Data in this exercise Block Start

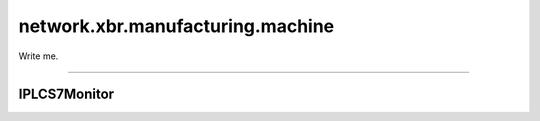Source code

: network.xbr.manufacturing.machine
=================================

Write me.

.. xbr:namespace:: network.xbr.manufacturing.machine

------------

IPLCS7Monitor
-------------

.. xbr:interface:: IPLCS7Monitor

    Write me.

    .. xbr:procedure:: load(name, config)

        Write me.

        :param name: Name to load the configuration under.
        :type name: str
        :param config: S7 PLC monitoring configuration to load.
        :type config: str
        :returns: The SHA256 of the config loaded.
        :rtype: str

    .. xbr:procedure:: start(name)

        Starts a (previously loaded) monitoring configuration.

        There can be only one monitoring configuration per PLC.

        :param name: The name of the (loaded) monitoring configuration
            to start.
        :type name: str

    .. xbr:procedure:: stop(name=None)

        Stops a (currently running) monitoring configuration.

        :param name: The name of the monitoring configuration to stop
            or ``None`` to stop all.
        :type name: str or None
        :returns: A list of pairs ``(config_name, config_sha256)`` of
            configurations stopped.
        :rtype: list of tuple

    .. xbr:event:: on_data(data)

        The machine S7 PLC monitor will publish an event whenever the
        monitoring has detected a state change in the PLC.

        The event information includes:

        * ``machine_id``: a unique ID for the machine that executed
          the production step
        * ``plc_id``: a unique ID for the PLC that controlled the
          production step
        * ``fsm_id``: a unique ID for the FSM within the PLC that
          controlled the production step
        * ``fsm_state_id``: a unique ID for the FSM state within the PLC.
          *This corresponds to a production step.*

        The part that passed through a production step while the production
        step was executed is identified by:

        * ``part_id``: an unique ID for the part that passed the production
          step the event was fired for

        The time when the production step was started (by the PLC):

        * ``timestamp``: a high-resolution event timestamp inserted by
          the PLC itself when the production step was *started*

        The actual data tracked for the production step execution can include:

        * ``time``: the *time* the production step took in *seconds*.
        * ``energy``: the *energy* the production step consumed in *Joule*.
        * ``air``: the (industrial) *air* the production step consumed in *m^3*.

        The data tracked can also contain more attributes with measurements or
        outcomes for the *single* production step execution.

Data in this exercise Block End

Task instructions: Set down word for word the lines from the first entry through the line with "Stops a (currently", both included, omitting pictures.

Expected output:
Source code

: network.xbr.manufacturing.machine
=================================

Write me.

.. xbr:namespace:: network.xbr.manufacturing.machine

------------

IPLCS7Monitor
-------------

.. xbr:interface:: IPLCS7Monitor

    Write me.

    .. xbr:procedure:: load(name, config)

        Write me.

        :param name: Name to load the configuration under.
        :type name: str
        :param config: S7 PLC monitoring configuration to load.
        :type config: str
        :returns: The SHA256 of the config loaded.
        :rtype: str

    .. xbr:procedure:: start(name)

        Starts a (previously loaded) monitoring configuration.

        There can be only one monitoring configuration per PLC.

        :param name: The name of the (loaded) monitoring configuration
            to start.
        :type name: str

    .. xbr:procedure:: stop(name=None)

        Stops a (currently running) monitoring configuration.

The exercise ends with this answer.